* **YOUR GOAL**
Draw out every line with the word "Maxton" from the listing below.

++++ EXERCISE DATA

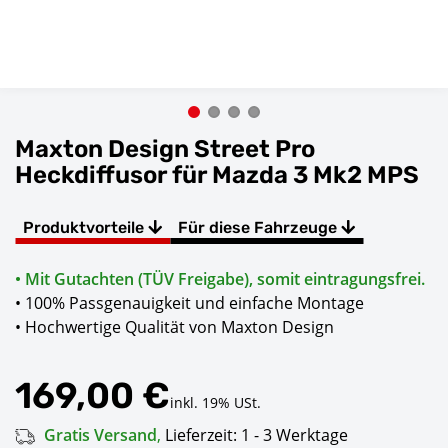
Maxton Design Street Pro
Heckdiffusor für Mazda 3 Mk2 MPS
Produktvorteile
Für diese Fahrzeuge
• Mit Gutachten (TÜV Freigabe), somit eintragungsfrei.
• 100% Passgenauigkeit und einfache Montage
• Hochwertige Qualität von Maxton Design
169,00 €
inkl. 19% USt.
Gratis Versand
,
Lieferzeit:
1 - 3 Werktage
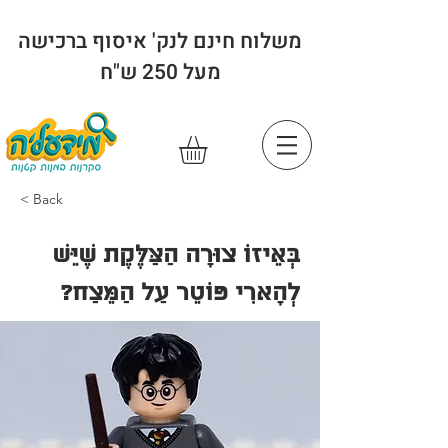
משלוח חינם לנק' איסוף ברכישה
מעל 250 ש"ח
< Back
בְּאֵיזוֹ צוּרָה הַצַּלֶּקֶת שֶׁיֵּשׁ
לְהָארִי פּוֹטֵר עַל הַמֵּצַח?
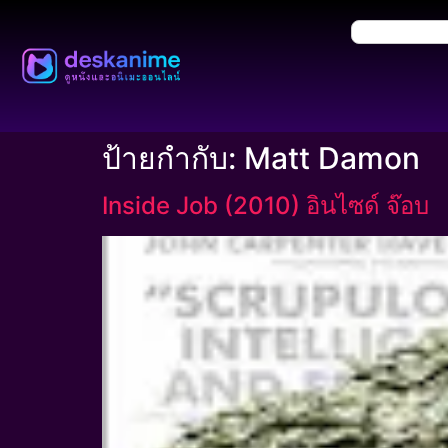
ป้ายกำกับ:
Matt Damon
Inside Job (2010) อินไซด์ จ๊อบ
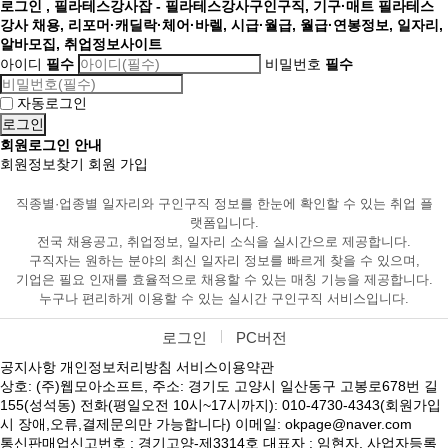
로그인 , 필라테스강사잡 - 필라테스강사구인구직, 기구·매트 필라테스
강사 채용, 리포머·캐딜락·체어·바렐, 시급·월급, 월급·연봉정보, 일자리,
알바모집, 취업정보사이트
아이디
필수
비밀번호
필수
자동로그인
회원로그인 안내
회원정보찾기
회원 가입
직종별·업종별 일자리와 구인구직 정보를 한눈에 확인할 수 있는 취업 플
랫폼입니다.
전국 채용공고, 취업정보, 일자리 소식을 실시간으로 제공합니다.
구직자는 원하는 분야의 최신 일자리 정보를 빠르게 찾을 수 있으며,
기업은 필요 인재를 효율적으로 채용할 수 있는 매칭 기능을 제공합니다.
누구나 편리하게 이용할 수 있는 실시간 구인구직 서비스입니다.
로그인
PC버전
공지사항
개인정보처리방침
서비스이용약관
상호: (주)웹모아소프트, 주소: 경기도 고양시 일산동구 고봉로678번 길
155(성석동) 전화(평일오전 10시~17시까지): 010-4730-4343(회원가입
시 장애,오류,결제문의만 가능합니다) 이메일: okpage@naver.com
통신판매업신고번호 : 경기고양-제3314호 대표자 : 임현자, 사업자등록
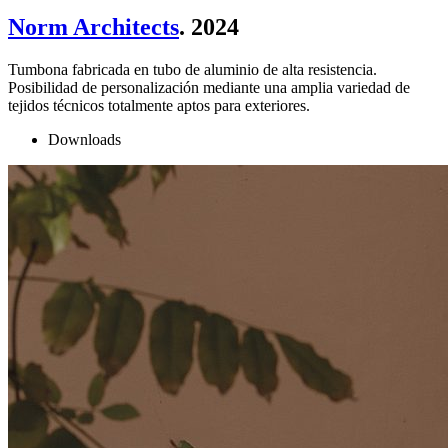
Norm Architects
. 2024
Tumbona fabricada en tubo de aluminio de alta resistencia.
Posibilidad de personalización mediante una amplia variedad de
tejidos técnicos totalmente aptos para exteriores.
Downloads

++++++++

* **EXERCISE RESULT**
Maxton Design Street Pro
• Hochwertige Qualität von Maxton Design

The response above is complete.